Savona-Albenga. Un dramma immenso, che non staremo a sviscerare nei minimi particolari, anche e soprattutto per tutelarne i protagonisti. Ma vi raccontiamo la storia, corredata da un appello disperato, di una famiglia savonese, con 3 figli minori, in seria difficoltà.
A dire il vero ve ne avevamo già raccontato un piccolo spaccato lunedì, in relazione alla notizia di cronaca che ha visto i componenti del nucleo familiare “occupare” in maniera civile l’atrio del Comune di Savona, alla ricerca di un colloquio diretto con le istituzioni. Il tutto seguito dalla posizione del Comune, per voce dell’assessore Romagnoli.
Oggi ci troviamo a riparlarne e nuovamente in relazione ad un fatto di cronaca, ma questa volta abbiamo anche contattato direttamente la famiglia, per farci raccontare le loro vicissitudini e richieste. Questa mattina, infatti, marito e moglie sono ritornati in municipio e lì la donna si è incatenata, in senso letterale, ai maniglioni di ingresso del palazzo.
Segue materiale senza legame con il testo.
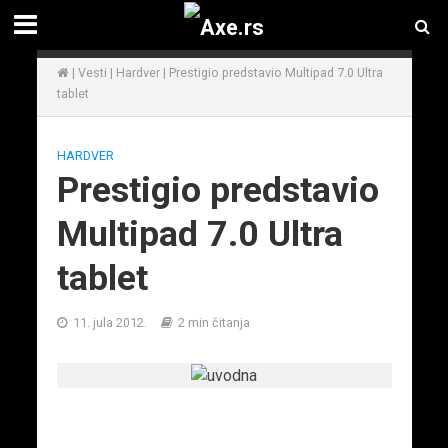
|
Vesti
|
Hardver
|
Prestigio predstavio Multipad 7.0 Ultra
tablet
HARDVER
Prestigio predstavio
Multipad 7.0 Ultra
tablet
11. jula 2012.
2 min čitanja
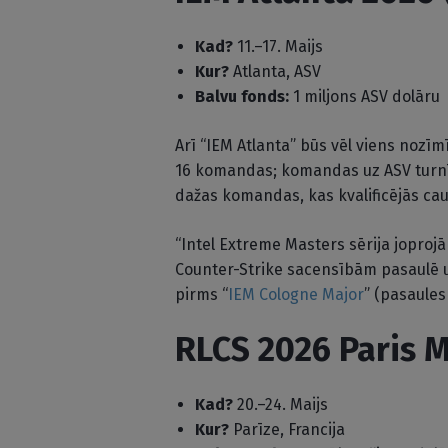
Kad?
11.–17. Maijs
Kur?
Atlanta, ASV
Balvu fonds:
1 miljons ASV dolāru
Arī “IEM Atlanta” būs vēl viens nozīmī
16 komandas; komandas uz ASV turnī
dažas komandas, kas kvalificējās cau
“Intel Extreme Masters sērija joproj
Counter-Strike sacensībām pasaulē u
pirms “
IEM Cologne Major
” (pasaule
RLCS 2026 Paris 
Kad?
20.–24. Maijs
Kur?
Parīze, Francija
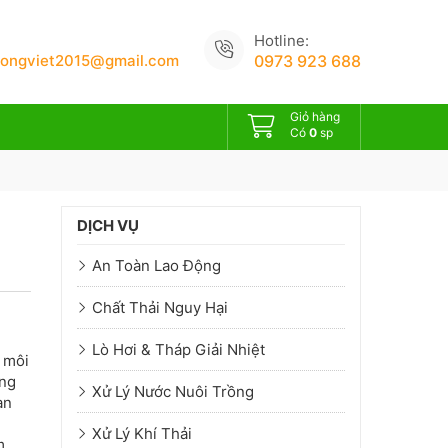
Hotline:
uongviet2015@gmail.com
0973 923 688
Giỏ hàng
Có
0
sp
DỊCH VỤ
An Toàn Lao Động
Chất Thải Nguy Hại
Lò Hơi & Tháp Giải Nhiệt
 môi
ồng
Xử Lý Nước Nuôi Trồng
an
Xử Lý Khí Thải
m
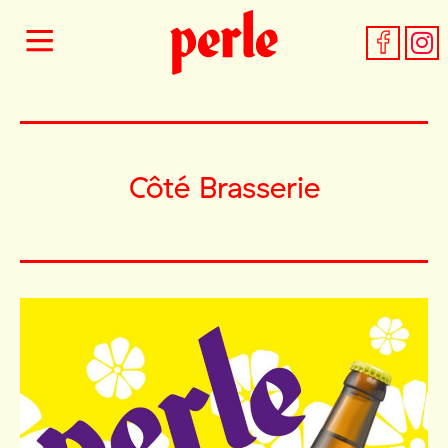
Côté Brasserie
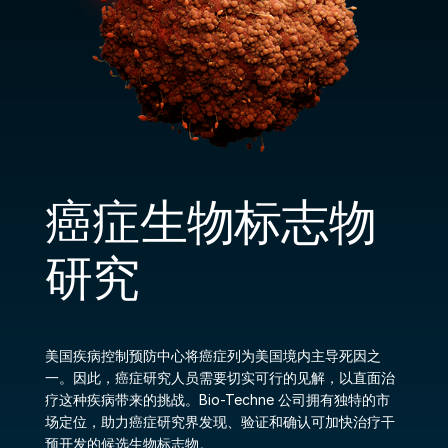
癌症生物标志物
研究
美国疾病控制预防中心将癌症列为美国境内主导死因之
一。因此，癌症研究人员需要切实可行的见解，以直面治
疗这种疾病带来的挑战。Bio-Techne 公司拥有独特的市
场定位，助力癌症研究界发现、验证和确认可加快治疗干
预开发的候选生物标志物。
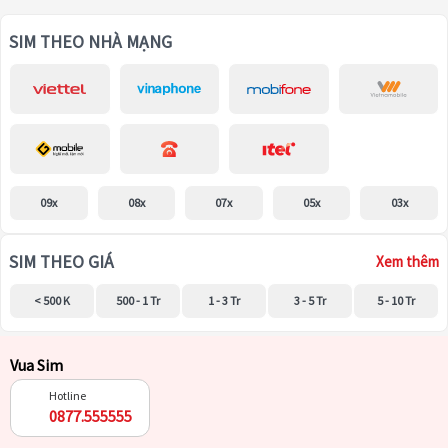
SIM THEO NHÀ MẠNG
09x
08x
07x
05x
03x
SIM THEO GIÁ
Xem thêm
< 500 K
500 - 1 Tr
1 - 3 Tr
3 - 5 Tr
5 - 10 Tr
Vua Sim
Hotline
0877.555555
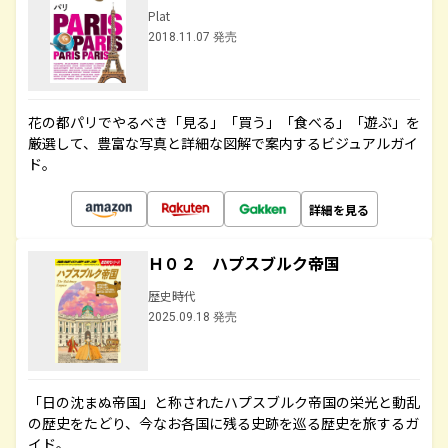
Plat
2018.11.07 発売
花の都パリでやるべき「見る」「買う」「食べる」「遊ぶ」を
厳選して、豊富な写真と詳細な図解で案内するビジュアルガイ
ド。
詳細を見る
Ｈ０２ ハプスブルク帝国
歴史時代
2025.09.18 発売
「日の沈まぬ帝国」と称されたハプスブルク帝国の栄光と動乱
の歴史をたどり、今なお各国に残る史跡を巡る歴史を旅するガ
イド。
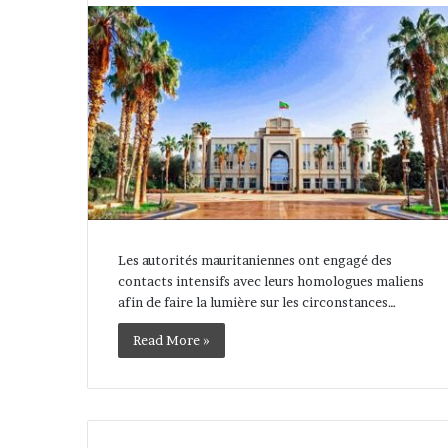
Les autorités mauritaniennes ont engagé des
contacts intensifs avec leurs homologues maliens
afin de faire la lumière sur les circonstances…
Read More »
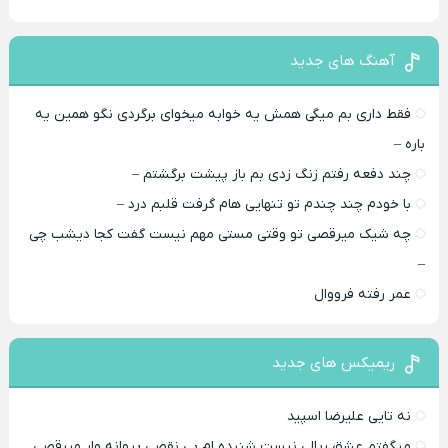
آهنگ های جدید
فقط داری بم میگی همش یه خوابه میخوای برگردی نگو همین یه
باره –
چند دفعه رفتم زنگ زدی بم باز پیشت برگشتم –
با خودم چند چندم تو تنهایی هام گرفت قلبم درد –
چه شیک میرقصی تو وقتی مستی مهم نیست گفت کجا دیشب چی
–
عمر رفته فرووال
ریمیکس های جدید
نه تایی علیرضا اسپید
میگفتم عشق ریالی نیست شنیده ام بی نقصی پروانه وار میرقصی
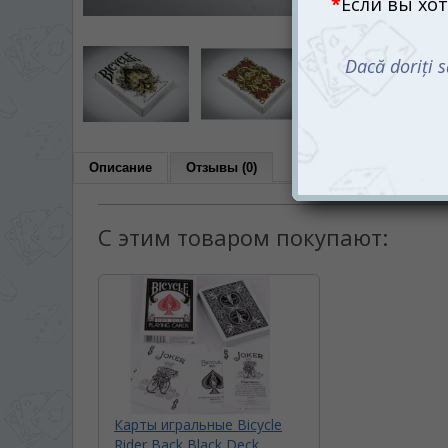
Описание
Отзывы (0)
С этим товаром покупают:
Карты игральные Bicycle
Rider Back Black Deck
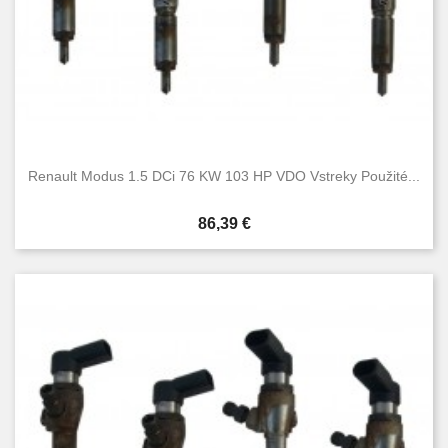
Renault Modus 1.5 DCi 76 KW 103 HP VDO Vstreky Použité...
Cena
86,39 €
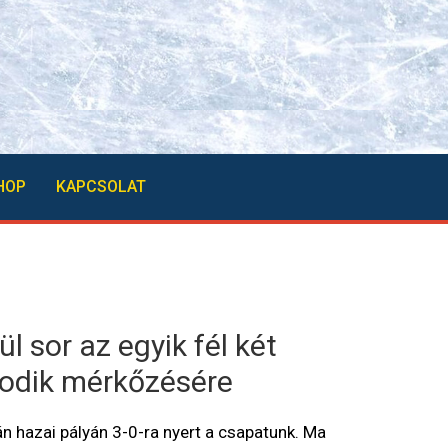
HOP
KAPCSOLAT
 sor az egyik fél két
sodik mérkőzésére
 hazai pályán 3-0-ra nyert a csapatunk. Ma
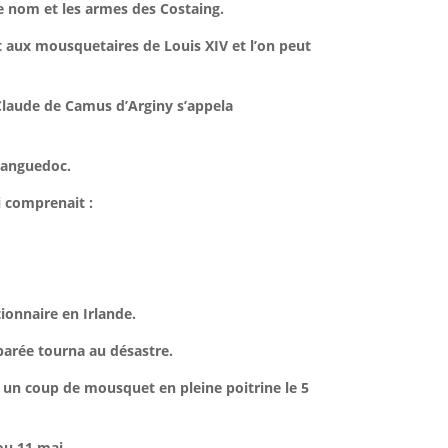
 le nom et les armes des Costaing.
t aux mousquetaires de Louis XIV et l’on peut
Claude de Camus d’Arginy s’appela
 Languedoc.
i comprenait :
ionnaire en Irlande.
parée tourna au désastre.
 un coup de mousquet en pleine poitrine le 5
ou 11 mai.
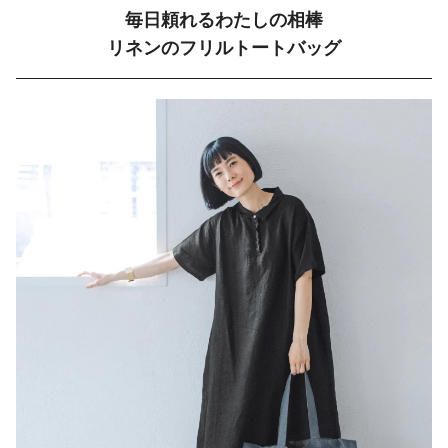
毎日頼れるわたしの相棒
リネンのフリルトートバッグ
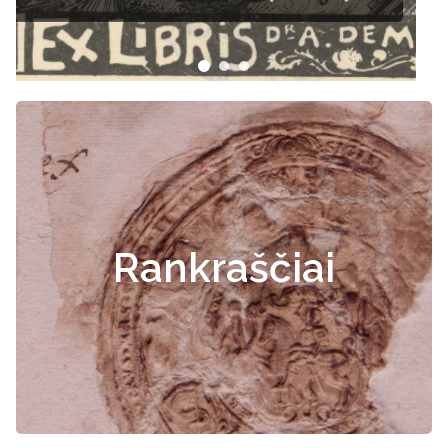
Rankraščiai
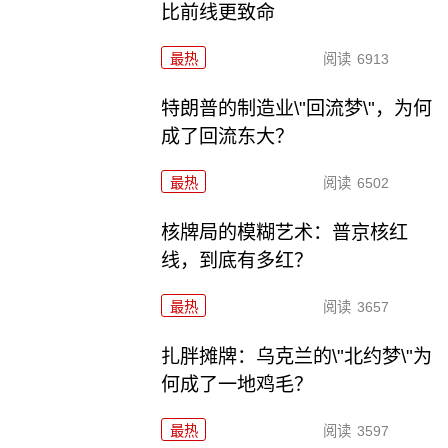
比前线更致命
最热
阅读
6913
特朗普的制造业\"回流梦\"，为何
成了回流东大？
最热
阅读
6502
核牌局的模糊艺术：普京核红
线，到底有多红？
最热
阅读
3657
扎胖摊牌：乌克兰的\"北约梦\"为
何成了一地鸡毛？
最热
阅读
3597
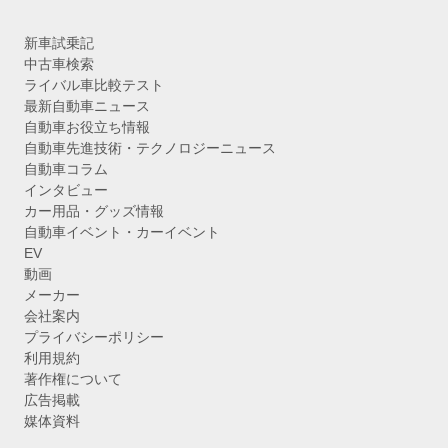
新車試乗記
中古車検索
ライバル車比較テスト
最新自動車ニュース
自動車お役立ち情報
自動車先進技術・テクノロジーニュース
自動車コラム
インタビュー
カー用品・グッズ情報
自動車イベント・カーイベント
EV
動画
メーカー
会社案内
プライバシーポリシー
利用規約
著作権について
広告掲載
媒体資料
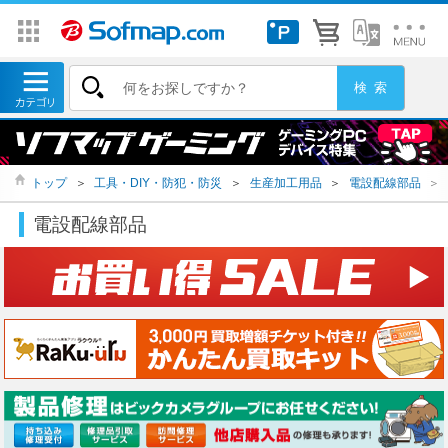
トップ
＞
工具・DIY・防犯・防災
＞
生産加工用品
＞
電設配線部品
＞
電設配線部品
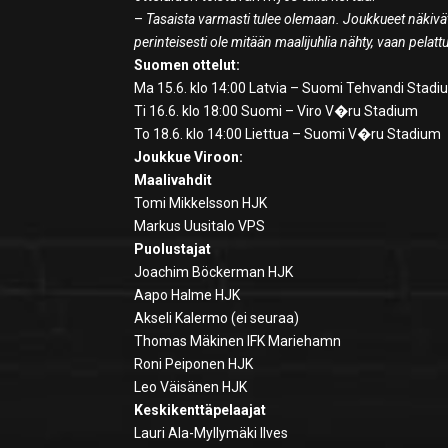
–
Tasaista varmasti tulee olemaan. Joukkueet näkivät
perinteisesti ole mitään maalijuhlia nähty, vaan pelatt
Suomen ottelut:
Ma 15.6. klo 14:00 Latvia – Suomi Tehvandi Stad
Ti 16.6. klo 18:00 Suomi – Viro V�ru Stadium
To 18.6. klo 14:00 Liettua – Suomi V�ru Stadium
Joukkue Viroon:
Maalivahdit
Tomi Mikkelsson HJK
Markus Uusitalo VPS
Puolustajat
Joachim Böckerman HJK
Aapo Halme HJK
Akseli Kalermo (ei seuraa)
Thomas Mäkinen IFK Mariehamn
Roni Peiponen HJK
Leo Väisänen HJK
Keskikenttäpelaajat
Lauri Ala-Myllymäki Ilves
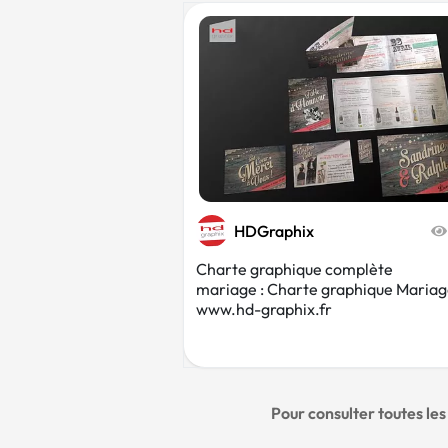
HDGraphix
Charte graphique complète
mariage : Charte graphique Maria
www.hd-graphix.fr
Pour consulter toutes le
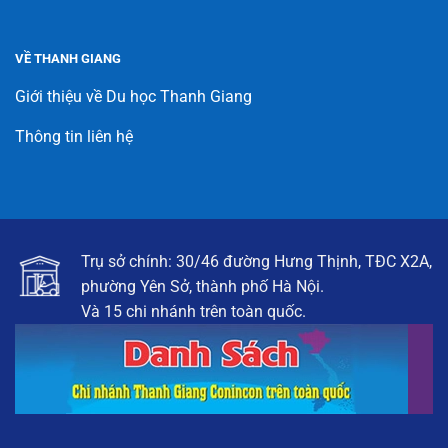
VỀ THANH GIANG
Giới thiệu về Du học Thanh Giang
Thông tin liên hệ
Trụ sở chính: 30/46 đường Hưng Thịnh, TĐC X2A,
phường Yên Sở, thành phố Hà Nội.
Và 15 chi nhánh trên toàn quốc.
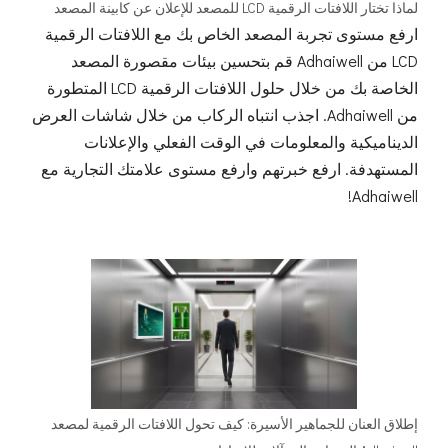
لماذا تختار اللافتات الرقمية LCD للمصعد للإعلان عن كابينة المصعد
ارفع مستوى تجربة المصعد الخاص بك مع اللافتات الرقمية
LCD من Adhaiwell قم بتحسين بيئات مقصورة المصعد
الخاصة بك من خلال حلول اللافتات الرقمية LCD المتطورة
من Adhaiwell. اجذب انتباه الركاب من خلال شاشات العرض
الديناميكية والمعلومات في الوقت الفعلي والإعلانات
المستهدفة. ارفع خبرتهم وارفع مستوى علامتك التجارية مع
Adhaiwell!
إطلاق العنان للجماهير الأسيرة: كيف تحول اللافتات الرقمية لمصعد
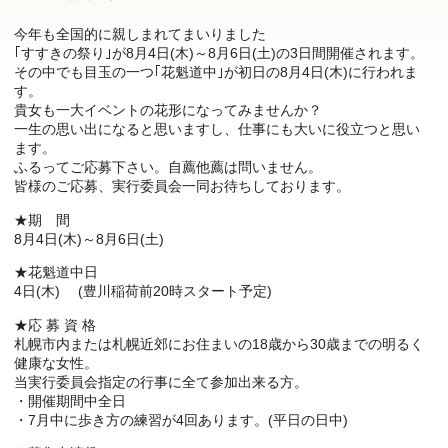
今年も全国的に親しまれてまいりました
｢すすきの祭り｣が8月4日(木)～8月6日(土)の3日間開催されます。
その中でも目玉の一つ｢花魁道中｣が初日の8月4日(木)に行われま
す。
貴女も一大イベントの花形になってみませんか？
一生の思い出になると思いますし、仕事にも大いに役立つと思い
ます。
ふるってご応募下さい。自薦他薦は問いません。
皆様のご応募、実行委員会一同お待ちしております。
★期 間
8月4日(木)～8月6日(土)
★花魁道中日
4日(木) (豊川稲荷前20時スタート予定)
★応 募 資 格
札幌市内または札幌近郊にお住まいの18歳から30歳までの明るく
健康な女性。
当実行委員会指定の行事に全て参加出来る方。
・開催期間中全日
・7月中に歩き方の練習が4回あります。(平日の日中)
È intervenuta la polizia locale nell’occasione, che gli stessi coniugi hanno definito “gentile e molto disponibile”. Gli agenti sono riusciti a farli desistere e, poco dopo, c’è stato il tanto atteso incontro con l’assessore savonese, che non è andato però come previsto, almeno nelle intenzioni della famiglia.
“A nostro avviso – ha spiegato il padre – l’assessore si è un po’ arrampicato sugli specchi. Ha dichiarato che il Comune di Savona ha pochi fondi, ma ha garantito che contatterà il Comune di Albenga, dove oggi siamo domiciliati, ma con uno sfratto in corso, cercando una sponda per darci una mano. Ma sa tanto di rimpallo di responsabilità, come accade spesso in questi casi”.
E qui è d’obbligo una specifica sulla storia di questo nucleo familiare, che ha vissuto per 8 anni in un alloggio in emergenza abitativa a Savona, ma che ha “perso”, insieme alla residenza. “A Savona – ha spiegato l’uomo – abbiamo sempre pagato l’affitto e ottemperato a tutto, ma ci hanno tenuto lì in 5, in una casa composta da due stanze, con i bambini che dormivano in 3 in un letto e senza mai fornirci il punteggio per avere una casa popolare vera e propria assegnata”.
Lui, grande lavoratore, non è mai stato con le mani in mano e ha sempre lavorato presso supermercati, macellerie, panetteria, spesso in nero, come accade in questi casi, ma come dicono in molti “il lavoro scarseggia e il poco che c’è va preso comunque”.
“Perso il lavoro qui, ne ho trovato uno ad Albenga, ma sempre ‘fittizio’ e non ho potuto far altro che accettare per poter far fronte alle spese. Ci siamo spostati ad Albenga per permettermi di lavorare e stare anche con la mia famiglia, ma era una cosa temporanea, con la speranza di tornare a Savona. Peccato che, appena venuti qui, la casa popolare ci è stata immediatamente tolta, c’è stato l’affidamento congiunto dei nostri figli con i Servizi Sociali del Comune savonese e ci siamo trovati senza casa e residenza”.
“Il domicilio lo abbiamo ad Albenga, ma ora, causa Coronavirus, ho perso anche quel lavoretto e non ne trovo altri nemmeno in nero. Quindi, non potendo pagare l’affitto è arrivato lo sfratto esecutivo, con il quale siamo alle prese oltre al resto, anche dalla casa ingauna. Perdere la residenza, inoltre, ha significato non poter accedere a nessun aiuto e mi mette nella condizione di non potermi nemmeno registrare in un ufficio di collocamento. Siamo disperati”.
Gli aiuti, si sa, soprattutto in questo periodo, fanno comodo a tutti e nessuno li rifiuta ma, al contrario di altri, le intenzioni di questo padre di famiglia sono tutto fuorché quelle di vivere di sussidi.
“Mai e poi mai permetterò che la mia famiglia venga mantenuta da un Comune o da una qualsiasi comunità. Non chiedo sussidi, chiedo una residenza che mi possa permettere di lavorare. Abbiamo passato tutta la vita a Savona e vorremmo che questa possibilità ci fosse concessa qui, ma nessuna preclusione per nessuno. Per mantenere la mia famiglia e dare da mangiare ai miei figli sono disposto a trasferirmi anche fuori Regione, ovunque. Qualcuno risponda al mio appello e ci aiuti”, ha concluso.